Maleachi 3

Maleachi 3

Profetie over de zending van Johannes de Doper en de komst van Yâhuwshúa`

1. “Zie, Ik zend Mijn gezant, die voor Mij de weg bereiden zal. Plotseling zal die Heerser Die je aan het zoeken bent, de Gezant van het verbond, in Wie je je vreugde vindt, naar Zijn tempel komen. Zie, Hij komt”, zegt Yâ-hwéh, de Behouder van allen. 2. “Maar wie zal de dag van Zijn komst verdragen? Wie zal bij Zijn verschijning standhouden? Want Hij is als vuur van een edelsmid, en als zeep van de blekers. 3. Hij zal zitten als iemand die zilver smelt en reinigt: Hij zal de Levieten reinigen en hen zuiveren als goud en zilver. Dan zullen zij Yâ-hwéh een graanoffer brengen in gerechtigheid. 4. Dan zal het graanoffer van Juda en Yruwshâláim (Jeruzalem) voor Yâ-hwéh aangenaam zijn, zoals in de dagen van oude tijden af, zoals in vroegere jaren. 5. Ik zal naar je toe komen voor het oordeel. Ik zal een snelle Getuige zijn tegen de tovenaars, tegen de overspelers, tegen hen die valse eden afleggen en tegen hen die het loon van een dagloner met geweld inhouden, die het recht van weduwe, wees en vreemdeling ombuigen, en Mij niet vrezen”, zegt Yâ-hwéh, de Behouder van allen.

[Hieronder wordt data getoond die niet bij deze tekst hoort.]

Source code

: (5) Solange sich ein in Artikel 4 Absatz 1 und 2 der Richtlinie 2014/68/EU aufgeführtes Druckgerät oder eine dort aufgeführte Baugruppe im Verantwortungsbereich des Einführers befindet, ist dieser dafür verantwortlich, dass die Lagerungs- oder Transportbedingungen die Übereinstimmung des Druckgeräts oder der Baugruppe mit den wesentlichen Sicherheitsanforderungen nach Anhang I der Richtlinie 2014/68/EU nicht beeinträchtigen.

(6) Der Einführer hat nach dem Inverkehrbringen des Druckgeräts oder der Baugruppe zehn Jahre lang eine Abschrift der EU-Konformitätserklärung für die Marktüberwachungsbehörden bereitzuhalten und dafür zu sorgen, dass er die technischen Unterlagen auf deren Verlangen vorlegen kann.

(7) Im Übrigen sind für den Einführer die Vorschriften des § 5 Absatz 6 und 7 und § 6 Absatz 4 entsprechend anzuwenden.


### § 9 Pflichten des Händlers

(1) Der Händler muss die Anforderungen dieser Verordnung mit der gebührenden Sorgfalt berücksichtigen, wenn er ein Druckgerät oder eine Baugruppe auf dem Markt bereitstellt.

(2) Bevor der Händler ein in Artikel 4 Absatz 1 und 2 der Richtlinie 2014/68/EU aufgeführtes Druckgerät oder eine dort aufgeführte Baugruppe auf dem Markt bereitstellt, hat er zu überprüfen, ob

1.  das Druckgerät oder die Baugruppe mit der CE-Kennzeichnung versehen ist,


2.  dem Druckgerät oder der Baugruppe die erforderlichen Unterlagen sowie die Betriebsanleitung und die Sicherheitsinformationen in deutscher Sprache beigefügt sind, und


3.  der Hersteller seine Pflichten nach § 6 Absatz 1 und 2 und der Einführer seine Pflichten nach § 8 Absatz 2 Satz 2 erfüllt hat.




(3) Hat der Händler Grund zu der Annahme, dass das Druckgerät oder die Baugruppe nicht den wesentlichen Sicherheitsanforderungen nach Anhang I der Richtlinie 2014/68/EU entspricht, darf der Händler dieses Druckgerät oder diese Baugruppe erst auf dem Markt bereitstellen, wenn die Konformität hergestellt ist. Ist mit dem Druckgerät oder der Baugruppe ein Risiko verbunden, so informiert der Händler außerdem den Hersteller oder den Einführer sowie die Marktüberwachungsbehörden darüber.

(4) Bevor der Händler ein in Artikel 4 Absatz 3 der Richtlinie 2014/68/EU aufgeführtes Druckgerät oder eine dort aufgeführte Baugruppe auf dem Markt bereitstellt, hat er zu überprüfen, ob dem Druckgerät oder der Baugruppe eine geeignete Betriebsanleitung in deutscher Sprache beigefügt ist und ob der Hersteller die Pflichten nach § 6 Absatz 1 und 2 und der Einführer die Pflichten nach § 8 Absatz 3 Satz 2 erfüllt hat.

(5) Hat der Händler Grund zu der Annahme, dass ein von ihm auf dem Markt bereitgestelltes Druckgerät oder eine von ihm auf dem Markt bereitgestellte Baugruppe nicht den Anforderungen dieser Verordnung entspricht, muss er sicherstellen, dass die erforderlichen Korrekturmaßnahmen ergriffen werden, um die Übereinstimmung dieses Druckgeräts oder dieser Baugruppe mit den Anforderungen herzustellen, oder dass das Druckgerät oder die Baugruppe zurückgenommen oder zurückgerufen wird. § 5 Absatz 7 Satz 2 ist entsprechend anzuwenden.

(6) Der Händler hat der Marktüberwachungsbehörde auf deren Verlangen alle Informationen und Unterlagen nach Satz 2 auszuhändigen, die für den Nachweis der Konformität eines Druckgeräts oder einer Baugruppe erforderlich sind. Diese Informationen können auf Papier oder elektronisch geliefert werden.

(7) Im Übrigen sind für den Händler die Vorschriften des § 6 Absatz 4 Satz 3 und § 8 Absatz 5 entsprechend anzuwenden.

Zegen na bekering tot Yâ-hwéh

6. “Want Ík, Yâ-hwéh, ben niet veranderd, jij, kinderen van Jakob, bent daarom niet omgekomen. 7. Sinds de dagen van je vaderen ben je afgeweken van Mijn verordeningen, en heb je ze niet in acht genomen. Keer terug naar Mij, en Ik zal naar jou terugkeren”, zegt Yâ-hwéh, de Behouder van allen. “Maar jij zegt: In welk opzicht moeten wij terugkeren? 8. Zou een mens de Almachtige beroven? Werkelijk, je berooft Mij! En dan zeg je: Waarvan beroven wij U? Van de tienden en het hefoffer! 9. Je bent door de vloek getroffen, omdat je Mij berooft, als volk in zijn geheel. 10. Breng al de tienden naar het voorraadhuis, zodat er voedsel in Mijn huis is. Beproef Mij toch hierin”, zegt Yâ-hwéh, de Behouder van allen, “of Ik niet de vensters van de hemel voor je zal openen, en zegen over jou zal uitgieten, zodat er geen schuren genoeg zullen zijn. 11. Ik zal ter wille van jou de kaalvreter bestraffen, zodat hij de vrucht van de aardbodem bij jou niet te gronde richt, en de wijnstok op het veld bij jou niet zonder vrucht zal blijven”, zegt Yâ-hwéh, de Behouder van allen. 12. “Alle heidenvolken zullen je gelukkig prijzen, want je zult een aangenaam land zijn”, zegt Yâ-hwéh, de Behouder van allen.

Troost in aanvechting

13. “Je woorden tegen Mij waren te hard”, zegt Yâ-hwéh. “Maar je zegt: Wat hebben wij onder elkaar tegen U gesproken? 14. Je zegt: de Almachtige dienen is nutteloos! Wat voor nut heeft het dat wij onze taak ten behoeve van Hem vervullen en dat wij in het zwart gaan voor het aangezicht van Yâ-hwéh, de Behouder van allen? 15. Welnu, wij prijzen de hoogmoedigen gelukkig: niet alleen worden zij die wetteloosheid doen, opgebouwd, zelfs als zij de Almachtige beproeven, ontkomen zij. 16. Dan spreken zij die Yâ-hwéh vrezen, ieder tot zijn naaste: Yâ-hwéh slaat er acht op en luistert. Er is een gedenkboek geschreven voor Zijn aangezicht, voor wie Yâ-hwéh vrezen en wie Zijn Naam hoogachten. 17. En zij zullen voor Mij”, zegt Yâ-hwéh, de Behouder van allen, “op de dag die Ik maken zal, een persoonlijk eigendom zijn. Ik zal hen sparen, zoals een man zijn zoon spaart die hem dient. 18. Dan zul je opnieuw het onderscheid zien tussen een rechtvaardige en een ongelovige, tussen wie de Almachtige dient en wie Hem niet dient.”